El hombre usa un lenguaje para comunicarse, pero desde ese punto ya no es del todo libre, se puede ser más libre solo en la libertad del pensamiento y en la genialidad de las creaciones de la imaginación. El cineasta Julian Schnabel apuesta por la mariposa que representa el vuelo de la libertad de la ensoñación en su última película, La escafandra y la mariposa, ganadora al premio como Mejor Director del Festival de Cannes en 2007, una de las mejores obras fílmicas de los últimos años, no tanto por la grandilocuencia del tema, sino por la hipersensibilidad que el director utiliza para llevar a la pantalla grande un libro que se enmarca dentro de la literatura francesa contemporánea

El cuerpo humano, ese conjunto de venas y humores, puede de pronto transformarse en una cárcel, en una celda monstruosa, que a su vez podría dar pie a la libertad imaginada, construida con un pasado, amoldada a un presente, con el peligro de desvanecerse en el futuro. En la muerte. Je veux mourir…¿esto es la vida?, piensa para sí mismo Jean Dominique Bauby, protagonista del filme, el ex director en jefe de la revista Elle, luego de sufrir un ataque cerebrovascular que lo conduce al estado del síndrome de cautiverio. Está irremediablemente atrapado en su propio cuerpo, tiene conciencia del mundo exterior, entiende, procesa ideas normalmente, pero no puede moverse ni hablar. Completamente paralizado, lo único que le es útil para comunicarse es su ojo izquierdo: un parpadeo para decir sí y dos para decir no.

La forma cómo está construida la película nos lleva a un recorrido por la introspección de Bauby. Desde su enfoque nos muestra su mundo exteriormente silente no obstante caótico. Bauby tiene mucho qué decir aunque ahora esté en una silla de ruedas, lo bañen como a un bebé como él cuenta, o le tengan que limpiar cada tanto la saliva que cae desde sus labios paralizados, tiene mucho qué expresar porque también ha nacido implícita la figura de la mariposa como contraposición de la escafandra que no lo deja ni respirar con libertad.

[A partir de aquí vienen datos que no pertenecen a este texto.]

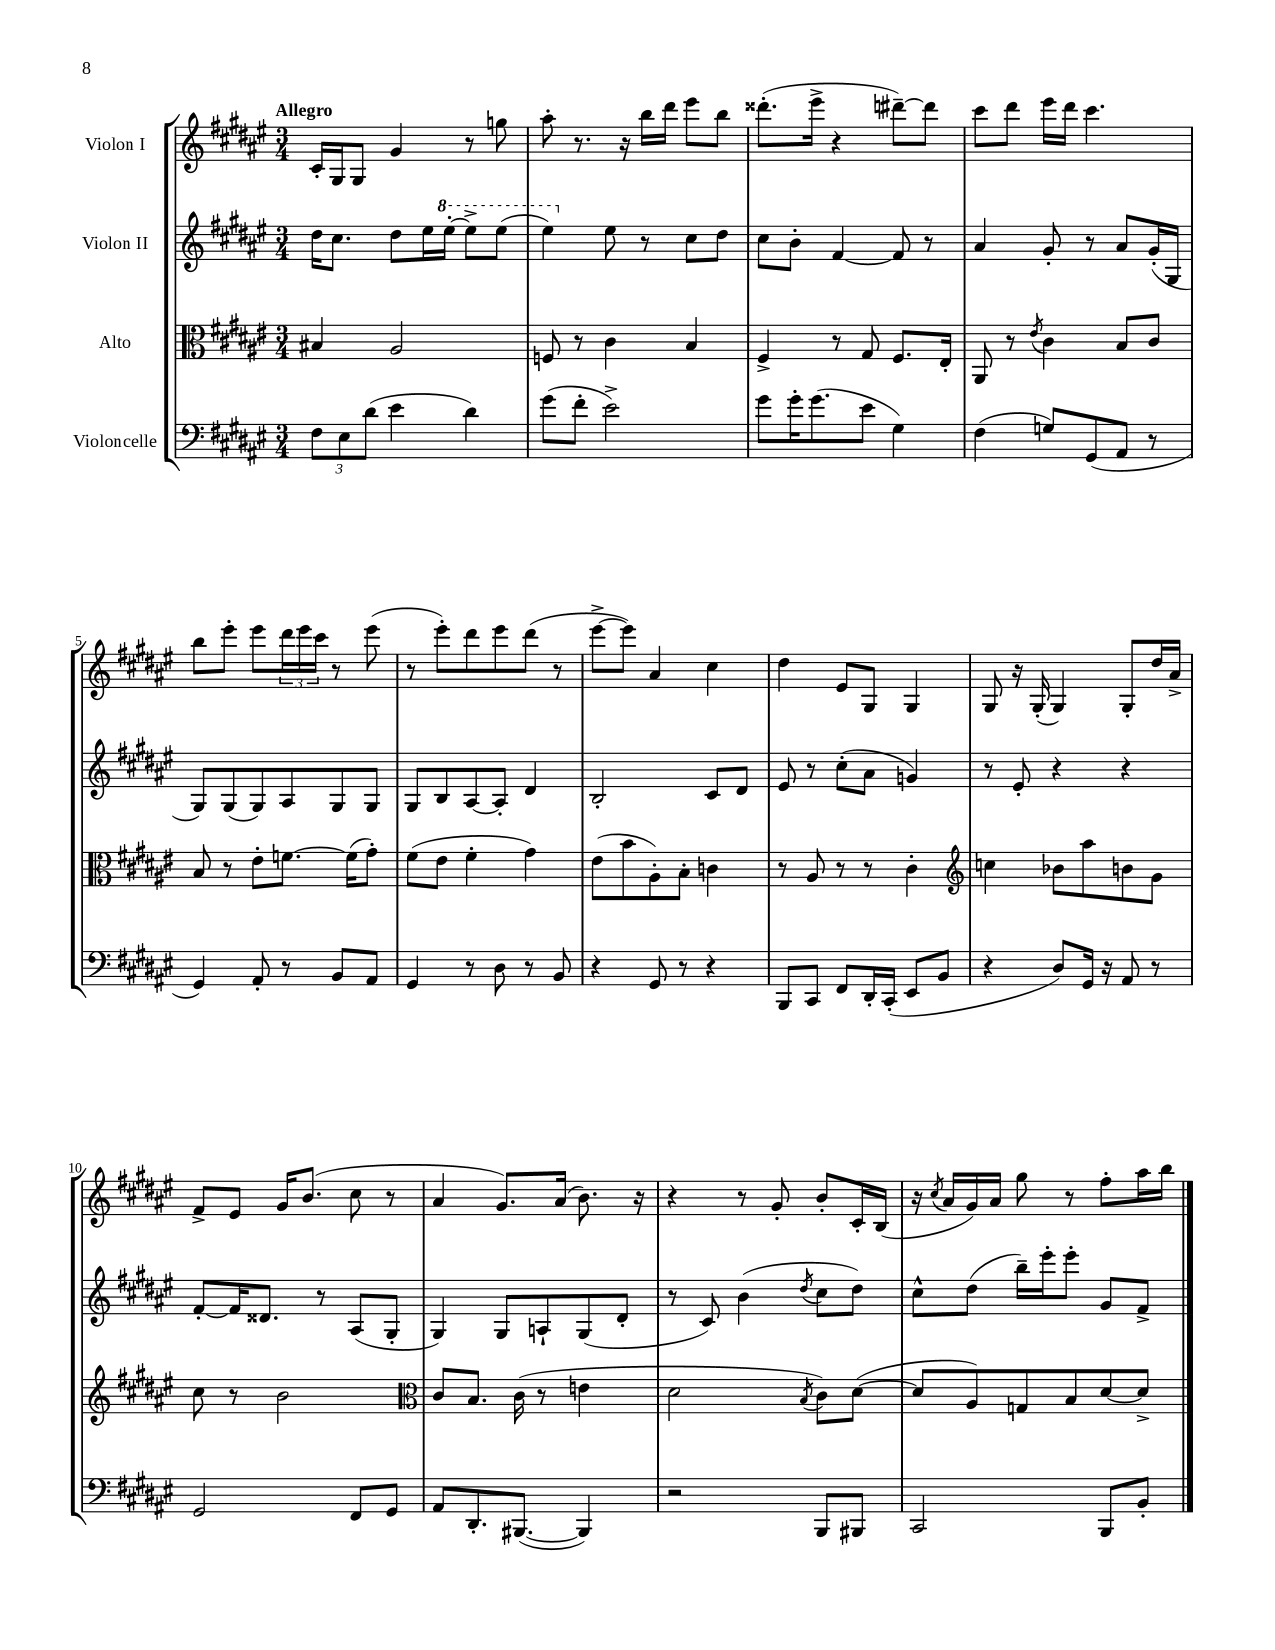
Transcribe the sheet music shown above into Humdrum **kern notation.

**kern	**kern	**kern	**kern
*part4	*part3	*part2	*part1
*staff4	*staff3	*staff2	*staff1
*I"Violoncelle	*I"Alto	*I"Violon II	*I"Violon I
*clefF4	*clefC3	*clefG2	*clefG2
*k[f#c#g#d#a#e#]	*k[f#c#g#d#a#e#]	*k[f#c#g#d#a#e#]	*k[f#c#g#d#a#e#]
*M3/4	*M3/4	*M3/4	*M3/4
=1	=1	=1	=1
!	!	!	!LO:TX:a:B:t=Allegro
12F#\L	4B#X/	16dd#\KL	16c#'/LL
.	.	8.cc#\J	16G#/J
12E#\	.	.	.
.	.	.	8G#/J
(12d#\J	.	.	.
4e#\	2A#/	8dd#\L	4g#/
.	.	16ee#\L	.
*	*	*8va	*
.	.	[16eee#'\JJ	.
4d#\)	.	8eee#^\L]	8r
.	.	(8eee#\J	8ggn\
=2	=2	=2	=2
(8g#\L	8Fn/	4eee#\)	8aa#'\
8f#'\J	8r	.	8.r
*	*	*X8va	*
2e#^\)	4c#\	8ee#\	.
.	.	.	16r
.	.	8r	16bb\LL
.	.	.	16ddd#\JJ
.	4B/	8cc#\L	8eee#\L
.	.	8dd#\J	8bb\J
=3	=3	=3	=3
8g#\L	4F#^/	8cc#\L	(8.ddd##X'\L
16g#'\K	.	8b'\J	.
(8.g#\	.	.	16eee#^\Jk
.	8r	[4f#/	4r
8e#\J	8G#/	.	.
4G#\)	8.F#/L	8f#/]	[8ddd#X~\L)
.	.	8r	8ddd#\J]
.	16E#'/Jk	.	.
=4	=4	=4	=4
(4F#\	8AA#/	4a#/	8ccc#\L
.	8r	.	8ddd#\J
.	8qe#/	.	.
8Gn/L)	4c#\	8g#'/	16eee#\LL
.	.	.	16ddd#\JJ
(8GG#/	.	8r	4.ccc#\
8AA#/J	8B/L	8a#/L	.
8r	8c#/J	(16g#'/L	.
.	.	16G#/JJ	.
!!LO:LB:g=z
=5	=5	=5	=5
4GG#/)	8B/	8G#/L)	8bb\L
.	8r	(8G#/	8eee#'\J
8AA#'/	8e#'\L	8G#/)	8eee#\L
8r	[8.fn\J	8A#/	24ddd#\L
.	.	.	24eee#\
.	.	.	24ccc#\JJ
8BB/L	.	8G#/	8r
.	(16f\KL]	.	.
8AA#/J	8g#'\J)	8G#/J	(8eee#\
=6	=6	=6	=6
4GG#/	(8f#\L	8G#/L	8r
.	8e#\J	8B/	8eee#'\L)
8r	4f#'\	[8A#/	8ddd#\
8D#\	.	8A#'/J]	8eee#\
8r	4g#\)	4d#/	(8ddd#\J
8BB/	.	.	8r
=7	=7	=7	=7
4r	(8e#\L	2B'/	[8eee#^\L
.	8b\	.	8eee#\J])
8GG#/	8A#'\)	.	4a#/
8r	8B'\J	.	.
4r	4cn\	8c#/L	4cc#\
.	.	8d#/J	.
=8	=8	=8	=8
8BBB/L	8r	8e#/	4dd#\
8CC#/J	8A#/	8r	.
8FF#/L	8r	(8cc#'\L	8e#/L
16DD#'/L	8r	8a#\J	8G#/J
(16CC#'/JJ	.	.	.
8EE#/L	4c#'\	4gn/)	4G#/
8BB/J	.	.	.
=9	=9	=9	=9
*	*clefG2	*	*
4r	4ccn\	8r	8G#/
.	.	8e#'/	16r
.	.	.	(16G#'/
8D#/L)	8b-X\L	4r	4G#/)
16GG#/Jk	8aa#\	.	.
16r	.	.	.
8AA#/	8bn\	4r	8G#'/L
8r	8g#\J	.	16dd#/L
.	.	.	16a#^/JJ
!!LO:LB:g=z
=10	=10	=10	=10
2GG#/	8cc#\	[8f#'/L	8f#^/L
.	8r	16f#/K]	8e#/J
.	.	8.d##X/J	.
.	2b\	.	16g#/KL
.	.	.	(8.b/J
.	.	8r	.
8FF#/L	.	(8A#/L	8cc#\
8GG#/J	.	8G#'/J	8r
=11	=11	=11	=11
*	*clefC3	*	*
8AA#/L	8c#/L	4G#/)	4a#/
8.DD#'/	8.B/J	.	.
.	.	8G#/L	8.g#/L)
([8.BBB#X/J	(16c#\	.	.
.	8r	8An`/	.
.	.	.	(16a#/Jk
4BBB#/])	4en\	(8G#/	8.b\)
.	.	8d#'/J	.
.	.	.	16r
=12	=12	=12	=12
2r	2d#\	8r	4r
.	.	8c#/)	.
.	.	(4b\	8r
.	.	.	8g#'/
.	8qB/	8qdd#/	.
8BBB/L	8c#\L)	8cc#\L	8b'/L
8BBB#X/J	([8d#\J	8dd#\J)	16c#'/L
.	.	.	(16B/JJ
=13	=13	=13	=13
2CC#/	8d#/L]	8cc#^^\L	16r
.	.	.	8qcc#/
.	.	.	16a#/LL
.	8A#/)	(8dd#\J	16g#/)
.	.	.	16a#/JJ
.	8Gn/	16bb~\LL)	8gg#\
.	.	16eee#'\J	.
.	8B/	8eee#'\J	8r
8BBB/L	[8d#/	8g#/L	8ff#'\L
8BB'/J	8d#^/J]	8f#^/J	16aa#\L
.	.	.	16bb\JJ
==	==	==	==
*-	*-	*-	*-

A Julian Schnabel se lo había conocido por dos obras cargadas de una sabia sensibilidad, Basquiat, la exaltación del pintor del grafiti neoyorquino, Jean Michel Basquiat, y otra biografía acerca del escritor cubano Fernando Arenas en Antes de que anochezca. Ha sabido acertar al escoger los actores de sus obras, un ejemplo claro lo fue Javier Bardem, quien ha fungido en sus papeles, entre otros, de un escritor que muere de sida o un asesino a sueldo, ahora con Mathieu Amalric (que encarna a Jean Do), no tan conocido en el ámbito del séptimo arte a escala de América, aunque tuvo papeles secundarios en Munich y María Antonieta. Emmanuelle Seigner, en el filme la ex esposa de Jean Do, es otra de las famosas caras que no se habían admirado desde hace mucho tiempo, una mimada francesa multifacética y esposa de Roman Polanski, magistral en Lunas de hiel, enigmática de La novena puerta y maternal en la cinta de Schnabel.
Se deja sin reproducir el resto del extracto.